The strength of DeepISLES lies in its competitiveness, robustness, and clinical utility. Validation in the Johns Hopkins stroke dataset—a large, unseen, and highly heterogeneous patient cohort - demonstrates that our approach overcomes the limitations of individual algorithms, resulting in more reliable stroke lesion detection and segmentation. DeepISLES effectively combines the segmentation accuracy of NVAUTO—reflected in high Dice scores and low absolute volume differences—with the lesion-wise detection capabilities reflected in SEALS F1 scores and lesion counts difference. Moreover, the segmentation results closely mirror those from the ISLES’22 challenge hidden test set, further validating DeepISLES and the effectiveness of the challenge design. Importantly, when comparing our solution against DAGMNet, an algorithm specifically designed and trained on the unseen Johns Hopkins dataset, our solution outperforms DAGMNet by a significant margin (7.4% higher mean Dice and 12.6% higher F1 scores), underscoring its generalizability and exceptional performance on new scans. When assessing lesion volumes predicted by the proposed algorithm over the Johns Hopkins dataset, a high agreement with the expert’s delineations was obtained. The algorithm-derived lesion volumes explain clinical stroke scores (admission NIHSS and 90-day mRS) at least as effectively, and potentially even better, than those obtained through manual expert delineation, thus showcasing the downstream clinical utility of such a tool. Qualitative analysis performed in a Turing-like test showcased that experienced neuroradiologists preferred DeepISLES outputs over manual lesion tracing in terms of segmentation completeness and correctness, thus suggesting that the proposed algorithm can match or even surpass human experts in identifying brain infarcts on MRI scans.
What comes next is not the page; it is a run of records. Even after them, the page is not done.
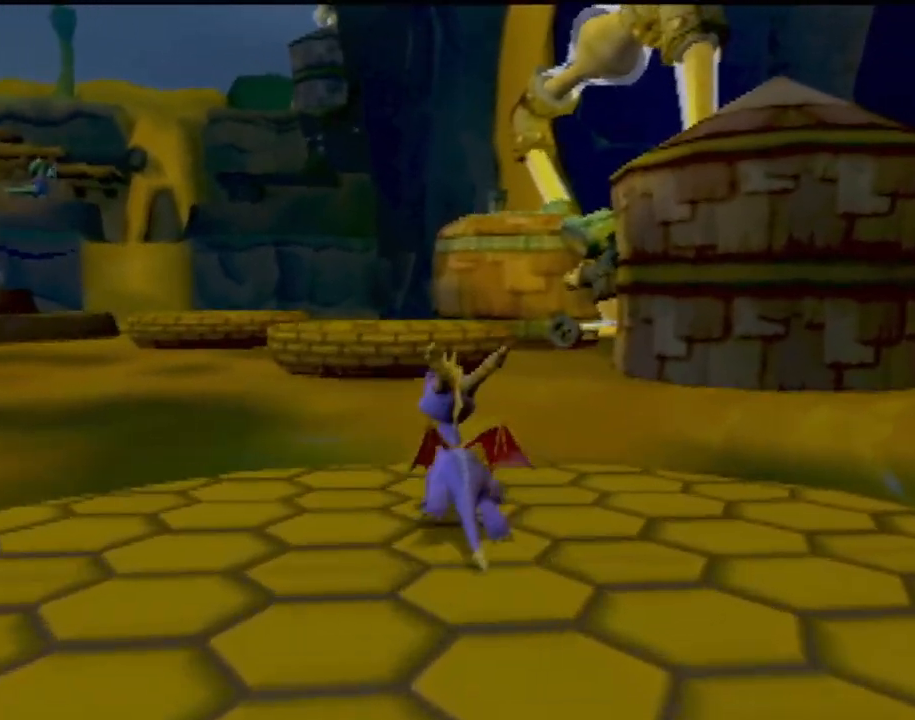
{"buttons": ["CROSS"], "left_stick": "up-left", "events": [[83, "left_stick", "up-right"], [267, "left_stick", "up-left"], [350, "CROSS", "down"]]}
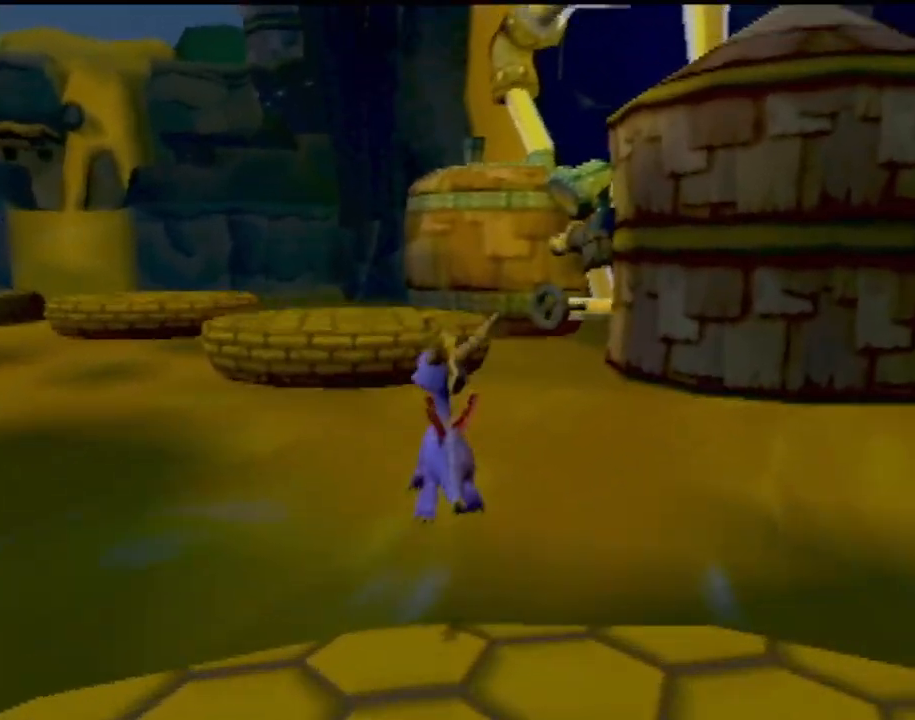
{"buttons": ["CROSS"], "left_stick": "up-left", "events": [[301, "CROSS", "up"], [384, "CROSS", "down"]]}
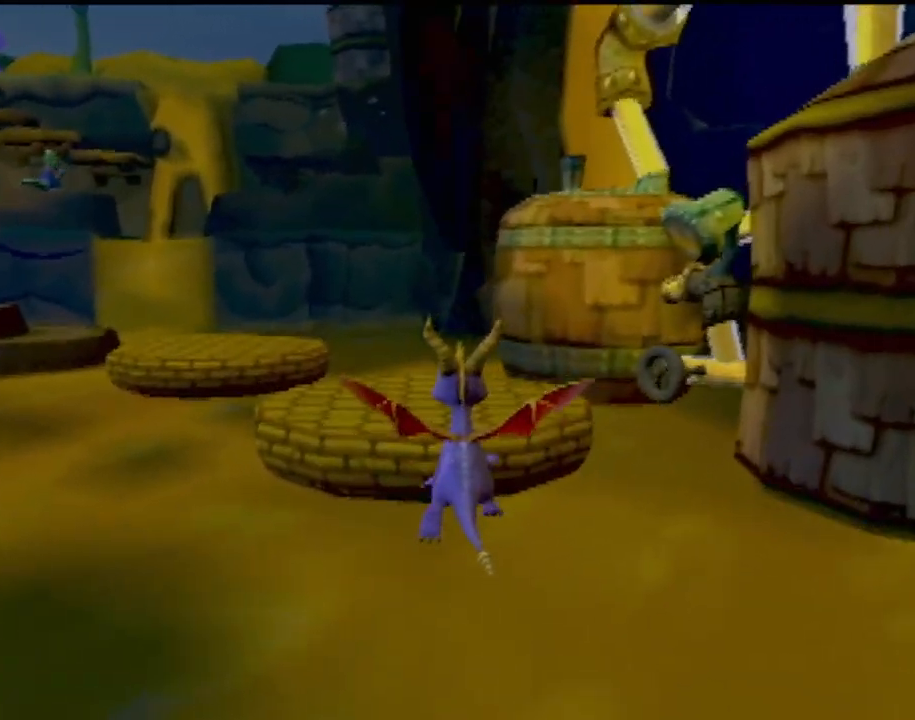
{"buttons": [], "left_stick": "up", "events": [[67, "CROSS", "up"], [117, "left_stick", "up"]]}
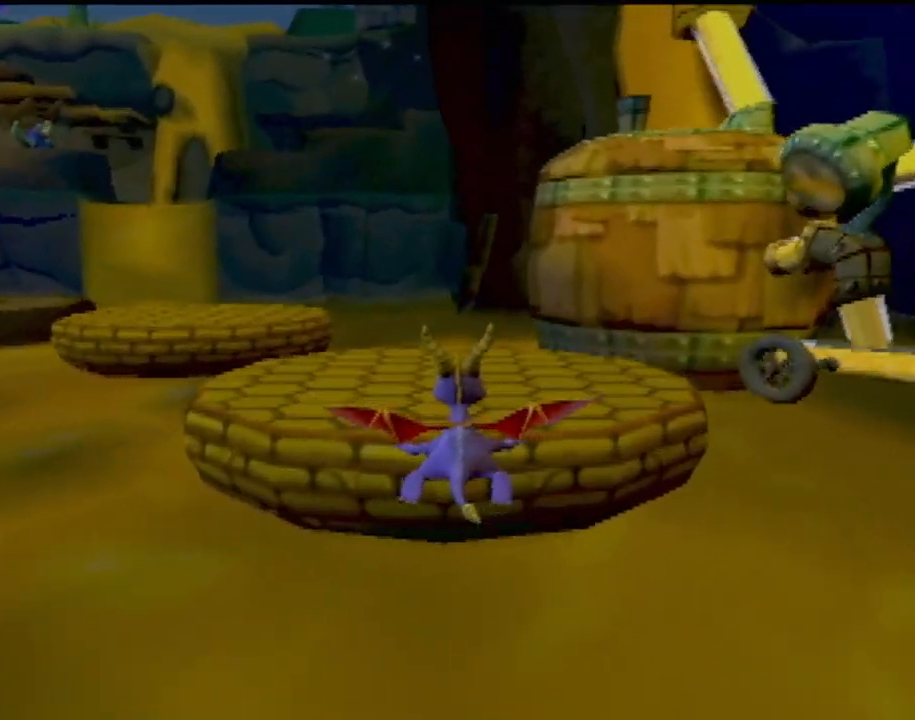
{"buttons": ["TRIANGLE"], "left_stick": "up", "events": [[17, "TRIANGLE", "down"]]}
DeepISLES has the potential to significantly transform clinical stroke research and practice. It distinguishes itself from existing tools7,9,38,42,43,44,45,46 through its broad implementation across multiple formats, creating unprecedented accessibility for diverse user groups—from research scientists to clinicians. This flexibility enables various deployment pathways while fully embracing FAIR principles. Moreover, DeepISLES establishes itself as the leading stroke segmentation solution through rigorous validation on the largest public stroke dataset available to date. It consistently surpasses state-of-the-art methods in both ischemia identification and segmentation, achieving statistically significant and clinically meaningful performance advantages with substantial margins across all evaluation metrics. Notably, DeepISLES exhibits robust generalization capabilities when applied to out-of-domain data, further validating its reliability and highlighting its practical utility in real-world clinical environments.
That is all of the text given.